§ Activity
Please repeat the lines below, exactly and only, from the one that holds "0: (808, 466, 1.61)" through the one that holds "14: (215, 185, 1.66)".

[Collected data]
########

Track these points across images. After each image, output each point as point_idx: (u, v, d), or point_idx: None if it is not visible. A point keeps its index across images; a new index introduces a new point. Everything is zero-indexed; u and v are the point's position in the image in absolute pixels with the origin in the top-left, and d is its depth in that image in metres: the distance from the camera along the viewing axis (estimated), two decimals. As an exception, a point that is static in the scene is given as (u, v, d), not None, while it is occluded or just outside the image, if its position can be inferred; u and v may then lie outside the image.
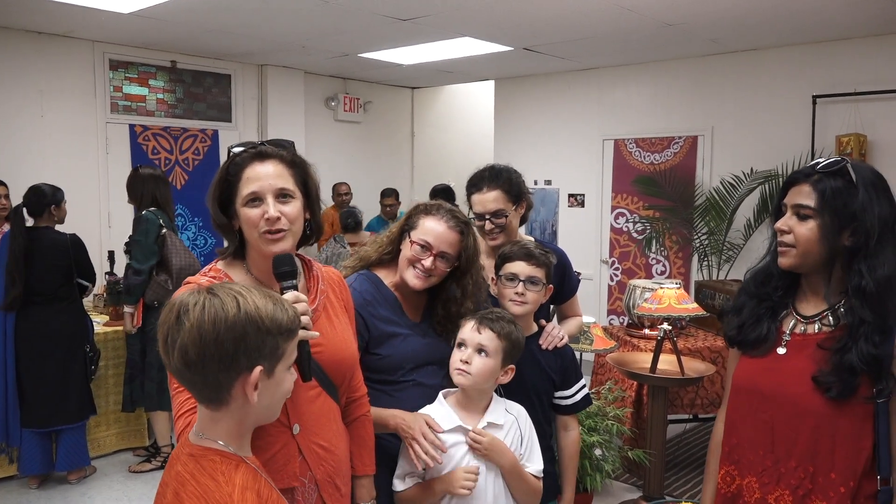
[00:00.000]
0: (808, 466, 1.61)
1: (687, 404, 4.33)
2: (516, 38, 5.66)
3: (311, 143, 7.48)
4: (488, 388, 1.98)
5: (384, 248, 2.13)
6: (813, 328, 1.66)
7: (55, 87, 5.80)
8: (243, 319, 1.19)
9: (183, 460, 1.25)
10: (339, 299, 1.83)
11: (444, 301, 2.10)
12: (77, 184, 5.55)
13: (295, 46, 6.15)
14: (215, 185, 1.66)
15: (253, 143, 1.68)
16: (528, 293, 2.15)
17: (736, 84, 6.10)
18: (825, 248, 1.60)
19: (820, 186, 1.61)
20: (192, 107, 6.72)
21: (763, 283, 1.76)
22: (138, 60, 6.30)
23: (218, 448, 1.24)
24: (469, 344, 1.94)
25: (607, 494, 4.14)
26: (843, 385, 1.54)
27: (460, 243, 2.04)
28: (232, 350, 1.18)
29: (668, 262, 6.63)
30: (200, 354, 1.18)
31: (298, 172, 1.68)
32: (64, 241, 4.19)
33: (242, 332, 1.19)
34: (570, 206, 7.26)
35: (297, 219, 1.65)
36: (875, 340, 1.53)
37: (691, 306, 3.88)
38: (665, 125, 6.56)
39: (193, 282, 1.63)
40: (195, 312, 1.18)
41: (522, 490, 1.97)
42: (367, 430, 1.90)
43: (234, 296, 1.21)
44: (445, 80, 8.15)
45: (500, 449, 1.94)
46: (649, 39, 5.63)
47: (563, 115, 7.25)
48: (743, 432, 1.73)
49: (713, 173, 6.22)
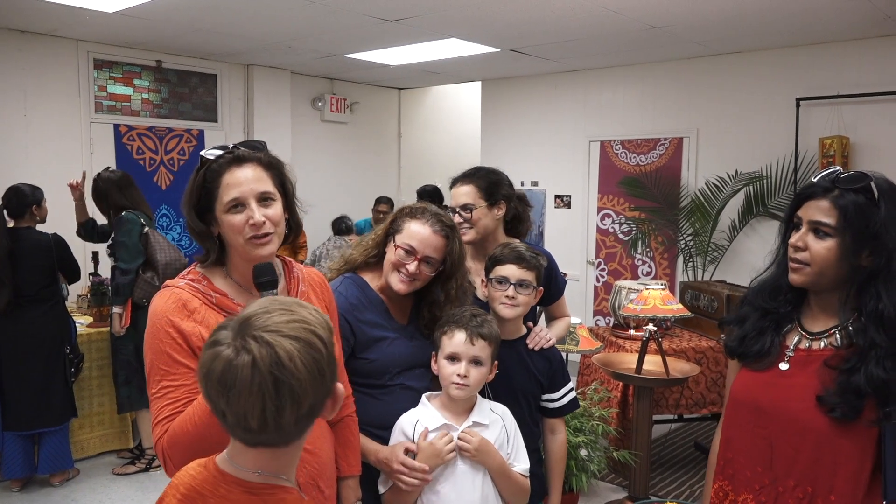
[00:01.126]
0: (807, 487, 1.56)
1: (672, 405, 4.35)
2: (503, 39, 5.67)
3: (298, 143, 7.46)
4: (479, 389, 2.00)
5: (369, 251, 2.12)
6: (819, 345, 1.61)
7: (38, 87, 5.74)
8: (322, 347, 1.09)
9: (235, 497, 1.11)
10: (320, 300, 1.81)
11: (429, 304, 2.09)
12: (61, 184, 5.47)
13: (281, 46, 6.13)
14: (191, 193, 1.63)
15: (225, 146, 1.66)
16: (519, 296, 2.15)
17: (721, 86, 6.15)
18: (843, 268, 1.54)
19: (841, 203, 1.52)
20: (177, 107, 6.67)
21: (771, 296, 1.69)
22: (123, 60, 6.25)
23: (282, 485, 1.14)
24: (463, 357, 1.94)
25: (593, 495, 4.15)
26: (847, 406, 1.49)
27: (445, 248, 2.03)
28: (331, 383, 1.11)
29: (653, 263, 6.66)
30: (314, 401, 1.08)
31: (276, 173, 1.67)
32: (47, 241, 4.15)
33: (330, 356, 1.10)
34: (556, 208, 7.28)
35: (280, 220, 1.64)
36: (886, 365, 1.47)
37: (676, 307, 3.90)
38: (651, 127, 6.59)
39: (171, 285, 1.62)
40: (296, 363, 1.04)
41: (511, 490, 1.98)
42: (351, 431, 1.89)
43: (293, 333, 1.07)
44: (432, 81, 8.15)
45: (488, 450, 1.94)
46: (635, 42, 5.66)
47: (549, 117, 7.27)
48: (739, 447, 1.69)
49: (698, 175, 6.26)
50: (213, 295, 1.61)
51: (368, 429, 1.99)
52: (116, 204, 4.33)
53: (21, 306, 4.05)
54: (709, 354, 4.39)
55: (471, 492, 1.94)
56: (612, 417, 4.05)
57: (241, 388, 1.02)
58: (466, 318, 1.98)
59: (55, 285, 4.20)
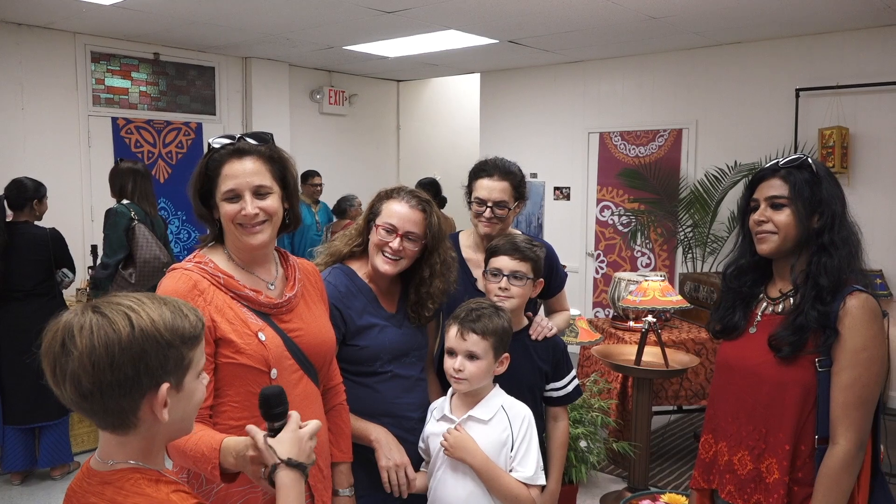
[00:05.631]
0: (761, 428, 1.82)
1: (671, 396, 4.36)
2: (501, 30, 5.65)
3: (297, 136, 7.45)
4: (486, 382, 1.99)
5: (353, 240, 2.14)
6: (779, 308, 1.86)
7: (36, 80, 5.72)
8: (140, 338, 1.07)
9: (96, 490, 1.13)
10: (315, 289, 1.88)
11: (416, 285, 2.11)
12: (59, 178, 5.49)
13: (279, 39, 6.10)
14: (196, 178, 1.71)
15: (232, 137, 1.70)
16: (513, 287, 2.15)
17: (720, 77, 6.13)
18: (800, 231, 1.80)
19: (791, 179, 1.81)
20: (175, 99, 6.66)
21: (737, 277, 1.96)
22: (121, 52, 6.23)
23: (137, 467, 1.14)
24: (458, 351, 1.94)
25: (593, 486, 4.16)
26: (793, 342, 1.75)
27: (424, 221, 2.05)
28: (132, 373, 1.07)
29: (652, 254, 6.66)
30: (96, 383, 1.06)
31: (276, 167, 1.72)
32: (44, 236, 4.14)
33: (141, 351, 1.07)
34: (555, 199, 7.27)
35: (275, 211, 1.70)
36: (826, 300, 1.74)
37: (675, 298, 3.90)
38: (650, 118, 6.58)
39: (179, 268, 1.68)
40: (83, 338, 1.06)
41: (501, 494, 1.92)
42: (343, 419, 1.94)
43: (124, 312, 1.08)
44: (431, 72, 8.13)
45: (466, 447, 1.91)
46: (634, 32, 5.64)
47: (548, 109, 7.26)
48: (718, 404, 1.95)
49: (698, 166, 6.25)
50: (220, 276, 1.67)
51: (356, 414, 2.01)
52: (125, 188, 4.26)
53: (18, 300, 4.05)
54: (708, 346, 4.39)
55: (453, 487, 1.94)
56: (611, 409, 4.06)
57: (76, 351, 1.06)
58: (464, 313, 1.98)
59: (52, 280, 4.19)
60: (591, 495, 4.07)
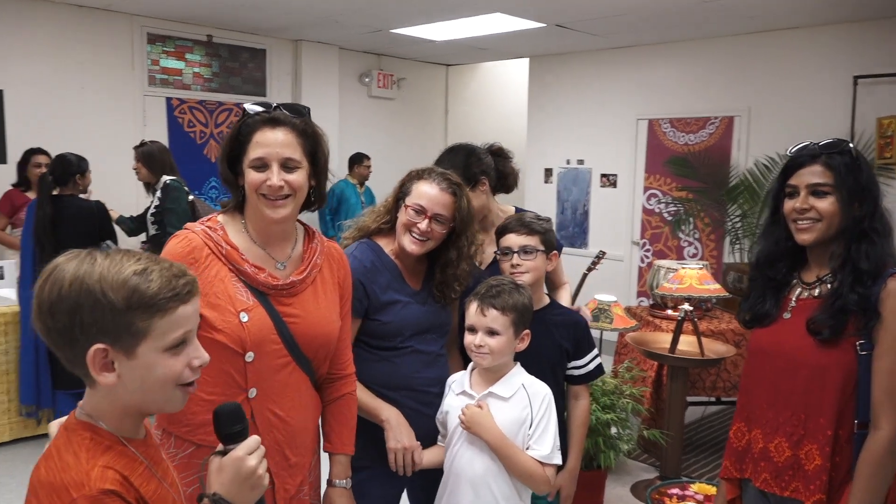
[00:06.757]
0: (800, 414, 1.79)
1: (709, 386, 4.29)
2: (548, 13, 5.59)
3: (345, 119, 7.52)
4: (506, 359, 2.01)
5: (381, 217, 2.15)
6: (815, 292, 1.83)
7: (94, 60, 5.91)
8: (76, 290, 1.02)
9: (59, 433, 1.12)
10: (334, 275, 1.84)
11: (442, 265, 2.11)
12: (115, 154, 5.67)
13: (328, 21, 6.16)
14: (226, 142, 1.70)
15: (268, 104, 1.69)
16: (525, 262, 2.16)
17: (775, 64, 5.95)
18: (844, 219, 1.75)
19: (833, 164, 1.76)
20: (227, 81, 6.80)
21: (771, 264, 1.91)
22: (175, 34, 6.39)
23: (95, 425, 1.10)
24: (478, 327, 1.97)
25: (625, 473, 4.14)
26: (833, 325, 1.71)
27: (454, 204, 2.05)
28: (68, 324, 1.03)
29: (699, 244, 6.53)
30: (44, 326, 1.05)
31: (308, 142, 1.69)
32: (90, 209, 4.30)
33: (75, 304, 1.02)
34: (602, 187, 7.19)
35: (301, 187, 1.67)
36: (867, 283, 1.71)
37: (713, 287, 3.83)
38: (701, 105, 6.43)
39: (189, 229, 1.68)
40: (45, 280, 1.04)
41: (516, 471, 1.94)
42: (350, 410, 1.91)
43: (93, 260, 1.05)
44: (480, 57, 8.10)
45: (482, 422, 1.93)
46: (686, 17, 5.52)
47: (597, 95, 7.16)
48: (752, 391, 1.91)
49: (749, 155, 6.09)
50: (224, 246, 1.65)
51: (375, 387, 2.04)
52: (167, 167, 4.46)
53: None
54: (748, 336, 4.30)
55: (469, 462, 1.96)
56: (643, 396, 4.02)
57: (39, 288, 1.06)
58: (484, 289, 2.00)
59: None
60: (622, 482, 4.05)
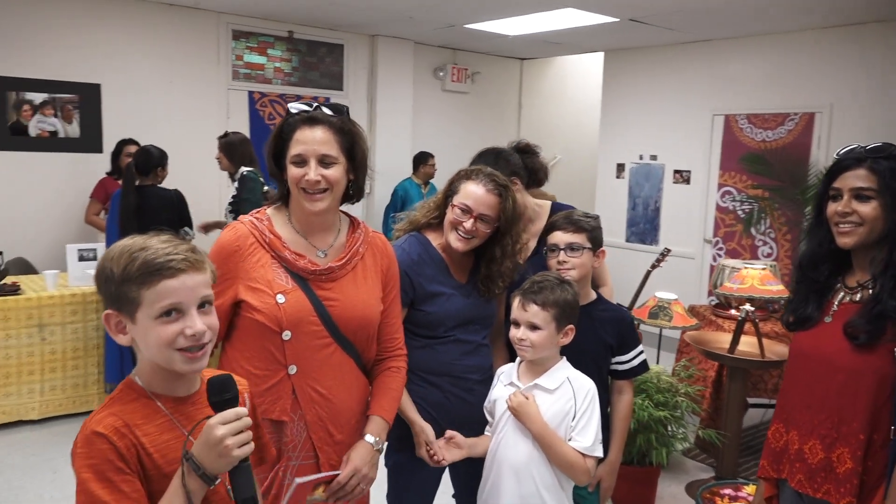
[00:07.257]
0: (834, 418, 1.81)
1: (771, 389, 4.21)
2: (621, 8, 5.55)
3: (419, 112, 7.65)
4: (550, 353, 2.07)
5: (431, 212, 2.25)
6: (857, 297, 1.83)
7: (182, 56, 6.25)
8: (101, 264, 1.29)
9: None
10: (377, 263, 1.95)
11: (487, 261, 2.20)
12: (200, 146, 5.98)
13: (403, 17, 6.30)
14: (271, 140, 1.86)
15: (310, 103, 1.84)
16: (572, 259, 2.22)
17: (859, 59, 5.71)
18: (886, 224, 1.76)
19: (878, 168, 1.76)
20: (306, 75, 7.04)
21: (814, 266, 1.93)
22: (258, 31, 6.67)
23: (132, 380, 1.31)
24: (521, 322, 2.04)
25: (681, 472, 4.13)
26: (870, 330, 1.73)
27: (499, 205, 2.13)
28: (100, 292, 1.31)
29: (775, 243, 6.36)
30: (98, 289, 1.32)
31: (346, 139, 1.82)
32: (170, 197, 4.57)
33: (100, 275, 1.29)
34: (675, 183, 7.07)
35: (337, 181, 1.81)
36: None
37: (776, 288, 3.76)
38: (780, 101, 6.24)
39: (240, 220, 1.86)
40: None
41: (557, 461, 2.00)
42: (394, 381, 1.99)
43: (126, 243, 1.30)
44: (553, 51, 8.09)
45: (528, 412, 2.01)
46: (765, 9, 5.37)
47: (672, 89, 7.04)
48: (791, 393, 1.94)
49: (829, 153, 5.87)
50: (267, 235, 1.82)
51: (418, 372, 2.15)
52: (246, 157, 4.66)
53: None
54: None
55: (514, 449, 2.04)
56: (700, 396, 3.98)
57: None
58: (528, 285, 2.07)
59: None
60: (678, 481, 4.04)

########

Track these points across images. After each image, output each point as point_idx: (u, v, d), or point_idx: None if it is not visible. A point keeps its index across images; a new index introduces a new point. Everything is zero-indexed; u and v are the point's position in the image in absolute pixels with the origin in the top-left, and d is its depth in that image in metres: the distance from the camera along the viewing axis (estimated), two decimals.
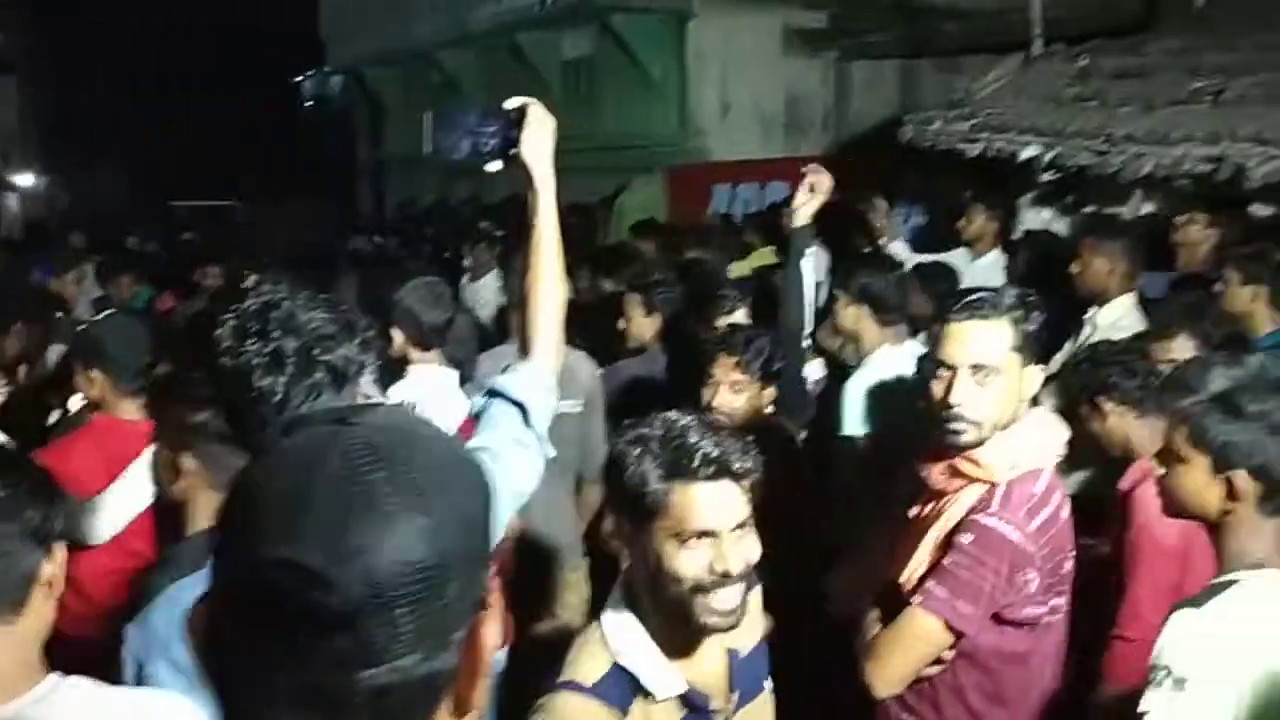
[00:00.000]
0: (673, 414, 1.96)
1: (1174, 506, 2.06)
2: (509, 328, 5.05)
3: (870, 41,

########

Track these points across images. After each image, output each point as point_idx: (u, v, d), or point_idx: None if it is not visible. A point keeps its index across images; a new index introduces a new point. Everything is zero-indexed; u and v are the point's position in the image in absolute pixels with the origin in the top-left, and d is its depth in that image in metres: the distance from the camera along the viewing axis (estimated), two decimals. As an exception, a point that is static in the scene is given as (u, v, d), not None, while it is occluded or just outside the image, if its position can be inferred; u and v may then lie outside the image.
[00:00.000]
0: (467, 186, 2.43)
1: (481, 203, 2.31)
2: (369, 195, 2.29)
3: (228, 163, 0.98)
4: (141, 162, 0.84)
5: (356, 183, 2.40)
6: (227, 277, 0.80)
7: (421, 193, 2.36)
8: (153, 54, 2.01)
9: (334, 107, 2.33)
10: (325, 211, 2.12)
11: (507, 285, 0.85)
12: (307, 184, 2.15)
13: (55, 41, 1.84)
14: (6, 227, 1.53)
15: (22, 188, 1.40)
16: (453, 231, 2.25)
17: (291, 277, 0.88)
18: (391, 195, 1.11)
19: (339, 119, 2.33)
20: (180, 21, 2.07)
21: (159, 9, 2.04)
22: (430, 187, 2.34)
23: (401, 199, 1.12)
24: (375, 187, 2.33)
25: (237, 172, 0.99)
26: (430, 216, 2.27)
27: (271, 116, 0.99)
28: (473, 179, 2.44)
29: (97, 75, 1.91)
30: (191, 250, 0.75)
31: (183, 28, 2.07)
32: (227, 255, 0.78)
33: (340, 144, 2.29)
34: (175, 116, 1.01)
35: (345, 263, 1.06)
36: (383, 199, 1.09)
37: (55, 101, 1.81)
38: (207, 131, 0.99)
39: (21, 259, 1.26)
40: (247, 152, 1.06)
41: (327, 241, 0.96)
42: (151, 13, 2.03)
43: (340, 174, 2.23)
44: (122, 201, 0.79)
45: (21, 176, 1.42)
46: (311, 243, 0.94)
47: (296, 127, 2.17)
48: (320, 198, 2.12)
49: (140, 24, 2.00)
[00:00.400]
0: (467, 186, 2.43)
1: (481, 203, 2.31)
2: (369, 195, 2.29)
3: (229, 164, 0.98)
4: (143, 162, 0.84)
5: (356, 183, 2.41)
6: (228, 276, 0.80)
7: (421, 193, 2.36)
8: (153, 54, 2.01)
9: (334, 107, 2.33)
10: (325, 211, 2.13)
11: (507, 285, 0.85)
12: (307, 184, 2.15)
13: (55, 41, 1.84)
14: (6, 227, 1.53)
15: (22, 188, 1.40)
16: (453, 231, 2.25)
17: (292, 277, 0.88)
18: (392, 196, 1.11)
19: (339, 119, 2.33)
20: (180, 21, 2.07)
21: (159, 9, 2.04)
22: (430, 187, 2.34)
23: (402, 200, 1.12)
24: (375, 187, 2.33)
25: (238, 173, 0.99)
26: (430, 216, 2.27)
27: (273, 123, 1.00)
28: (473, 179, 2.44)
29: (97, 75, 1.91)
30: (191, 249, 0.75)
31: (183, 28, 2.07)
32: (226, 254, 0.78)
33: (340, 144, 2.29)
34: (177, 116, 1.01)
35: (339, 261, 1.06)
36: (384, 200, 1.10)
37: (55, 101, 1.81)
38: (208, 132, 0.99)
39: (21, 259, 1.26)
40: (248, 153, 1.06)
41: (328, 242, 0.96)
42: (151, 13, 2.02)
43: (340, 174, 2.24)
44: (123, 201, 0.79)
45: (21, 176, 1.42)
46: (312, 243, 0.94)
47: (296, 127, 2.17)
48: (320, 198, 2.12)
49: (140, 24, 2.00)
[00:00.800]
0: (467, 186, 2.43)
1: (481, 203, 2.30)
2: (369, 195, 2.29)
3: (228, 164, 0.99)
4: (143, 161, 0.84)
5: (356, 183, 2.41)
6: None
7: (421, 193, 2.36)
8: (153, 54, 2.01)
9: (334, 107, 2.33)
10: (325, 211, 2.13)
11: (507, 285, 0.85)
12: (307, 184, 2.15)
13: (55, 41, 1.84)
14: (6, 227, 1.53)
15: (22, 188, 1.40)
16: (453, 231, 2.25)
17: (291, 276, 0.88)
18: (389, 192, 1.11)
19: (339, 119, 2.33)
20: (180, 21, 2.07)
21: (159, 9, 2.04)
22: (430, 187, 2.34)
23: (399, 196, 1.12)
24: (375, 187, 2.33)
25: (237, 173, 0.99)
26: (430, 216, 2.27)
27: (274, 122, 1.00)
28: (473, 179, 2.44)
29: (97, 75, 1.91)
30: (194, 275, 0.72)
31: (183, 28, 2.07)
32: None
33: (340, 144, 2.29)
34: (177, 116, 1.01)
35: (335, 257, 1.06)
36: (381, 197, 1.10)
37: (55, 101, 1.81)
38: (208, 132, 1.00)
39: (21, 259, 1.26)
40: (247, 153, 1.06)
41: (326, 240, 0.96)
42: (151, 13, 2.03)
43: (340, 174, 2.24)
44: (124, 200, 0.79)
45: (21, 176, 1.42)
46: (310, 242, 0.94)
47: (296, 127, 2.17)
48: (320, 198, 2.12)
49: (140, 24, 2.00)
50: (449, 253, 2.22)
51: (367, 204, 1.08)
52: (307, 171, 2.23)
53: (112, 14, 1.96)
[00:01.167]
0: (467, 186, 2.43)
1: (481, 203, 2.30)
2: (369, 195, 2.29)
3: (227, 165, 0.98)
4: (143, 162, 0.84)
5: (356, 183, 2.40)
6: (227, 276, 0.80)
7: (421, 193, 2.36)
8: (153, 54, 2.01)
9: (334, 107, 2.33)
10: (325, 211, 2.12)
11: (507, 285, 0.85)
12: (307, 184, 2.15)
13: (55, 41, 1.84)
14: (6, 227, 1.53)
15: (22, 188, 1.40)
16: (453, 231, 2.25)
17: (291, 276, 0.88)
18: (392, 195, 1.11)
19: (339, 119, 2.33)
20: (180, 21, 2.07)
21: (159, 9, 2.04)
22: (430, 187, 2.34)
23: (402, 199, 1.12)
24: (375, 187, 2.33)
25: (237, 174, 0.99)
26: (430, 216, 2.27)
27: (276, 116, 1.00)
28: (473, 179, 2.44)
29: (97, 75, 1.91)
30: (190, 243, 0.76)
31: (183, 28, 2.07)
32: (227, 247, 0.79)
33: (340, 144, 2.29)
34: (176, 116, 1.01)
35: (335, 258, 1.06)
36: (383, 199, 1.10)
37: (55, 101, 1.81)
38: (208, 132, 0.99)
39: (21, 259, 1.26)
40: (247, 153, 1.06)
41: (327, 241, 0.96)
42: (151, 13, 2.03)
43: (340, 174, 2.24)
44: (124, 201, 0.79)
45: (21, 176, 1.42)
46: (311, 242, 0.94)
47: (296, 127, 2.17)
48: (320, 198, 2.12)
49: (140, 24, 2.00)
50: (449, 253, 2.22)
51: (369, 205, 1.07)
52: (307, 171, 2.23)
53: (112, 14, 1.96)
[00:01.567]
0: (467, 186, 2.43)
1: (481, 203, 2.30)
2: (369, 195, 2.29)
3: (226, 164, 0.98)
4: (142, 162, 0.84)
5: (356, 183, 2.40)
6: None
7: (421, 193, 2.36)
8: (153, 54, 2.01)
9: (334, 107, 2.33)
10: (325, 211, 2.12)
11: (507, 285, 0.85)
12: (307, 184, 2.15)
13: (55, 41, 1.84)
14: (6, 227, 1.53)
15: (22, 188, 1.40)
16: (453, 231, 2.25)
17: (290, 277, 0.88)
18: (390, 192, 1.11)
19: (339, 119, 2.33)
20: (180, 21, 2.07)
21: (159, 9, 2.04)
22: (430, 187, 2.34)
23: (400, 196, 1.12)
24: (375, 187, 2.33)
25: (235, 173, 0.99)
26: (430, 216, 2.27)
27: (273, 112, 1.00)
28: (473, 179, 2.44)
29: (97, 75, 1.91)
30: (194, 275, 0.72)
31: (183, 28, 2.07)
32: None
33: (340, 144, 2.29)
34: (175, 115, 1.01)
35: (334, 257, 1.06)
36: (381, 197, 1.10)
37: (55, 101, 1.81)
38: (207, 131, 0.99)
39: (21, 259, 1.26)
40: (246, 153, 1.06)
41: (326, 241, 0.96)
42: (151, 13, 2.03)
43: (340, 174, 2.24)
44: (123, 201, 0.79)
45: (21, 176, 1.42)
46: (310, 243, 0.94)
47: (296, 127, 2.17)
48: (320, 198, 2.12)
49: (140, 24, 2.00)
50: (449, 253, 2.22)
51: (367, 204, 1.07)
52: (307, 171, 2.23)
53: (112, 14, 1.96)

########

§ Answer space
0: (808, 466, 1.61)
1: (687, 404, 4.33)
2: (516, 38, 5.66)
3: (311, 143, 7.48)
4: (488, 388, 1.98)
5: (384, 248, 2.13)
6: (813, 328, 1.66)
7: (55, 87, 5.80)
8: (243, 319, 1.19)
9: (183, 460, 1.25)
10: (339, 299, 1.83)
11: (444, 301, 2.10)
12: (77, 184, 5.55)
13: (295, 46, 6.15)
14: (215, 185, 1.66)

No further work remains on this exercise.